# olson MVP bandsaw blades



## brown down (Apr 23, 2012)

so i got my lennox blades about less than 2 weeks, one 3tpi and one 4tpi. was running the 3tpi blade for cutting green timber. noticed a little bit of resin build up so i took the blade off cleaned in and put it back on the saw! had a forward backward motion on the blade. took that one off and put the 4tpi on and ran true! checked the 3tpi blade and noticed a hair line fracture on the blade:dash2::dash2::dash2::dash2:. called them and they said that blade thickness is prone to doing so .035 in. on a 14 inch saw:dash2::diablo::bomb:
my question is has anyone used olson before. They recommend the MVP 3tpi meant for 6 in or greater. 3tpi hook tooth blade?:dash2::dash2::dash2: I can't seem to win!!!!


----------



## Mike1950 (Apr 23, 2012)

Did you try the supercutbandsaw blades yet?


----------



## brown down (Apr 23, 2012)

Mike1950 said:


> Did you try the supercutbandsaw blades yet?


not yet i may have to, they are a little cheaper, but this is driving me bonkers! do you use them?


----------



## Mike1950 (Apr 23, 2012)

I use them on a 20" rockwell. They do not fry like the highlands do- Also I am 30 miles from factory. They are cheaper and I think better. I cut dry wood though.


----------



## brown down (Apr 23, 2012)

Mike1950 said:


> I use them on a 20" rockwell. They do not fry like the highlands do- Also I am 30 miles from factory. They are cheaper and I think better. I cut dry wood though.

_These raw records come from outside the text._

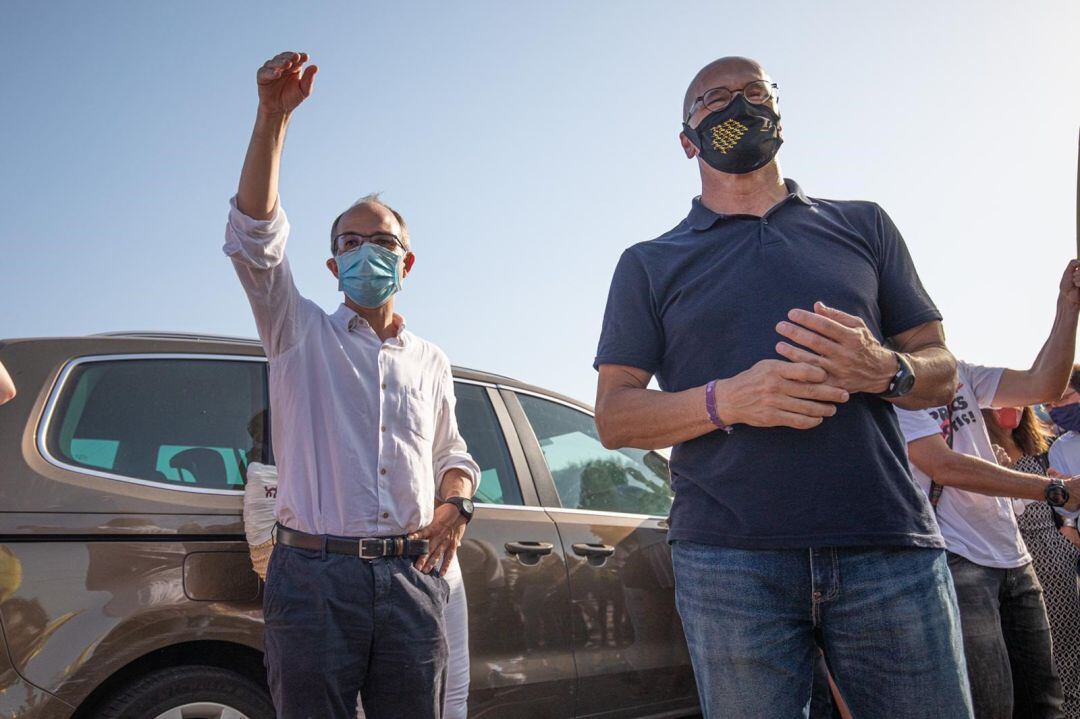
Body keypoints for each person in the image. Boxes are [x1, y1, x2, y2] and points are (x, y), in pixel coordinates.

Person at [594, 55, 970, 718]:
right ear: (687, 140)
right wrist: (726, 400)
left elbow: (942, 369)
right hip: (729, 562)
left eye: (754, 93)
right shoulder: (648, 263)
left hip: (885, 545)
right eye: (714, 99)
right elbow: (616, 416)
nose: (738, 107)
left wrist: (883, 368)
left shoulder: (864, 225)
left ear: (779, 114)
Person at [225, 51, 480, 719]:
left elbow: (454, 455)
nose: (368, 251)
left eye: (383, 240)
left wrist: (456, 503)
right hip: (313, 579)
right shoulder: (297, 332)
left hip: (411, 578)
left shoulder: (430, 360)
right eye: (351, 241)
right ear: (333, 263)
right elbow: (254, 239)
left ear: (408, 260)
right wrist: (271, 120)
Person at [895, 264, 1080, 719]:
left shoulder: (963, 374)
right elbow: (941, 463)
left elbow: (1045, 385)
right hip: (956, 561)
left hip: (1012, 556)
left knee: (1045, 703)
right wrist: (1054, 490)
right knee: (990, 706)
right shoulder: (898, 388)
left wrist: (1067, 308)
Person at [242, 461, 471, 719]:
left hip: (416, 560)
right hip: (317, 558)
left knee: (448, 701)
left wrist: (461, 505)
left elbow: (451, 454)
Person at [984, 405, 1080, 718]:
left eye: (1015, 402)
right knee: (1028, 655)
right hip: (1007, 565)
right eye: (998, 404)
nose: (1008, 410)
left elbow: (1067, 494)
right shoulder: (978, 454)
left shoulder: (1041, 450)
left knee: (1066, 648)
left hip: (1055, 561)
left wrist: (1067, 528)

the people from olson say that that specific blade is designed for 6 in plus green timber. i just can't believe i got a stress fracture already on the lennox. they are making good on it and sending me another blade, but it is so frustrating trying to find a reliable blade meant for green timber!!


----------



## brown down (Apr 23, 2012)

the people from olson say that that specific blade is designed for 6 in plus green timber. i just can't believe i got a stress fracture already on the lennox. they are making good on it and sending me another blade, but it is so frustrating trying to find a reliable blade meant for green timber!!


----------



## brown down (Apr 23, 2012)

bigcouger said:


> brown down said:
> 
> 
> > Mike1950 said:
> ...



guess i will have to give them a go trial and error lol thanks


----------